It's easy for people to bucket you in with certain finance tropes and for me to accept those categorizations. People want to assume my brain works like "omg money - it's never enough" or "woe is me I was abused as a child and have self esteem issues so I throw myself into work." But neither is true. It's that I have to hyperfocus on things naturally and it's just less bad that it is work than other things, so I naturally threw myself into work. 

I attribute myself leaving lucrative roles in the past mostly to me not having enough self-understanding to realize how these mental health issues led me to struggle professionally, build up a lot of anger, then eventually engage in self-destructive behavior (like Juuling, drinking, pushing away others in close relationships). To be clear, my work itself was always excellent, but I struggled emotionally because I blamed my lack of balance on my employers when in reality it had nothing to do with this.

If I was to put my attention into toy trains or something fucking weird, I probably could but it would eventually take up everything in my life. But it's almost like something has to monopolize my attention and the least bad place for it to go in a capitalist society is into work. A lot of neurodiverse people commit suicide because life is honestly hard if your interest happens to be weird shit that doesn't pay well. In my case, I'm lucky that I have a tiny bit more control over where my attention goes than a classically autistic person, but I still unfortunately have this issue where my attention is almost always monopolized by just a few things. 

It also wasn't a straightforward case of anxiety/depression or poor self-esteem, so I don't think it was properly understood by healthcare professionals for at least a decade (mostly because gifted/successful neuro-diverse people are very rare. having a unique brain isn't correlated with intelligence and the mental health issues that come out of that present differently than a classic case that doesn't come with high intelligence). 

 

Found this really interesting and relatable to me. When a new show or season of something I like comes out, or a video game or a current obsession (right now it's chess), I'm all in and obsessed. I could do it endlessly. In banking, I was pretty hyper focused but now on the entrepreneurial start up side for a REPE firm, I lack motivation or focus and sometimes remembering key numbers or details (part of this may be deal info overload).

I also recently confirmed I have OCD which explains part of the obsessive nature and have been working on that and taking Vyvanse for the ADD/ADHD which some days barely helps. I am also terrible at responding to texts and remembering random chores. How did you learn to refocus your attention and motivation / memory?

USING THE INFORMATION |
- 1) List the examples of self-destructive behavior that the post on hyperfocus and work gives in parentheses.
- 2) Copy from the post on hyperfocus and work the stretch from "If I was to" through "a few things.".
- 3) Proceed with the post on hyperfocus and work from the point where it stops.

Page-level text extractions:

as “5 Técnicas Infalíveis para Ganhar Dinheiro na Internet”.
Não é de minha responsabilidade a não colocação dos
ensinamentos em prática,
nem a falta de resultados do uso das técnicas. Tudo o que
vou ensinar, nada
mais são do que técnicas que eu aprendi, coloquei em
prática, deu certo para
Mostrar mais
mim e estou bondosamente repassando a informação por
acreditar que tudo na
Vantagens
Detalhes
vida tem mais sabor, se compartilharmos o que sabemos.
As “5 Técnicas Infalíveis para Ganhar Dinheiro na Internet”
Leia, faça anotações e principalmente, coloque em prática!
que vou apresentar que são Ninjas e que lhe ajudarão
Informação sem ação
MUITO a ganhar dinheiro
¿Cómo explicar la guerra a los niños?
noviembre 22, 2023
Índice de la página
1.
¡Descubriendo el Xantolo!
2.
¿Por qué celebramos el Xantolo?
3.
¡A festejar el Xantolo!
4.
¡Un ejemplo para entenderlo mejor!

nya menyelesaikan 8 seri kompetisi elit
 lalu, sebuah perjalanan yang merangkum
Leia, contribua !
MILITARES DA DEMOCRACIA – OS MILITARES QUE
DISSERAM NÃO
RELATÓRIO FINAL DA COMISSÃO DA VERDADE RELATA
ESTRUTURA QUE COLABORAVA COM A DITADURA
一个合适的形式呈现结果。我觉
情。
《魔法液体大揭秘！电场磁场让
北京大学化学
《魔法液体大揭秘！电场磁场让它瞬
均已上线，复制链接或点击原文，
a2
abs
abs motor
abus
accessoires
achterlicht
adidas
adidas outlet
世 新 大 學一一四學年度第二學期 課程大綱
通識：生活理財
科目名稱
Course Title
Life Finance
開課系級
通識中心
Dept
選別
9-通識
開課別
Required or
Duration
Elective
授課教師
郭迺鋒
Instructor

ANSWERS IN ORDER |
- 1)
- Juuling
- drinking
- pushing away others in close relationships

- 2)
If I was to put my attention into toy trains or something fucking weird, I probably could but it would eventually take up everything in my life. But it's almost like something has to monopolize my attention and the least bad place for it to go in a capitalist society is into work. A lot of neurodiverse people commit suicide because life is honestly hard if your interest happens to be weird shit that doesn't pay well. In my case, I'm lucky that I have a tiny bit more control over where my attention goes than a classically autistic person, but I still unfortunately have this issue where my attention is almost always monopolized by just a few things.

- 3)
I've seen your posts here before and am in a somewhat similar situation. I was trying to return to this space (on the quant side) after working in tech for several years and getting some recruiter interest. However, there is almost no demand for experienced people who are not PMs, in both the hedge funds and prop places. The pay is not an issue and I know they pay fresh graduates much more than what I get. It seems experience is a bigger problem than age, since I know several friends from my academic research circles who are older but have less experience and got hired easily. For better or worse, academic experience doesn't "count" against you the way finance or tech experience does. I did some interviews but got a clear sense they wanted someone more junior who had no prior knowledge of the space.

Actually, even in tech it's hard to find a new role if you have over 10 years of experience but are not in management, which most will never reach. Managers will often refuse to interview you at that point. High level, non-management roles rarely open up and they want very specific experience that you have to match exactly.

 

Makes sense. A lot of the career challenges that happen mid-career (around the 10 years mark) start to look super different than fresh out of school, but I actually struggle to find good advice. There's not a similar place as WSO for successful professionals at startups that I'm aware of. Except Blind sorta, but that isn't the same. Most of that is shit posting. WSO helped me a lot when I was younger, but I wish there was a version of WSO more where I am now. I am saying this in response to your post because I appreciated your post and wonder how common what you're saying is, but I don't know how to know what the more common / less common stories are. 

 

I never had a real strategy. I took several one-off opportunities that made sense at the time. The pay was only average but I learned a lot and worked with some great people. The same roles would not exist today or would look very different for someone younger. I also passed on some good opportunities that I should have taken in hindsight. I may try starting a company too if I'm unemployable anywhere else, and have several ideas and VC contacts for it, but never thought I had the right personality or work ethic for it.

 

It will be interesting to see what happens to the recent hires 5-10 years from now. Will the firms eventually discard them for the next batch of college grads? The number of college grads in America will drop sharply after 2026, and at some point in the future, they will essentially run out of inexperienced people to hire.

 

The birth rates in America (and all developed countries) dropped sharply after 2008, so the number of college graduates will fall after 2026-2030. A lot has been written about this. There will be a lot fewer people to hire with relevant degrees/skills but no experience, which is what many companies want. As the American population gets older and also lives and works longer, eventually (almost) everyone will be "too experienced to hire."

 

My brother in christ - your startup equity should be worth quite a bit no? 450k cash + maybe 2% of the company, valued at 50-100m, with the chance for an outsized return? That's pretty cool 

Also - founding a company is the No1 way to generate wealth - and you are about as backable as they get - would you ever consider starting another company? 

 
VCapplesauce220

My brother in christ - your startup equity should be worth quite a bit no? 450k cash + maybe 2% of the company, valued at 50-100m, with the chance for an outsized return? That's pretty cool 

Also - founding a company is the No1 way to generate wealth - and you are about as backable as they get - would you ever consider starting another company?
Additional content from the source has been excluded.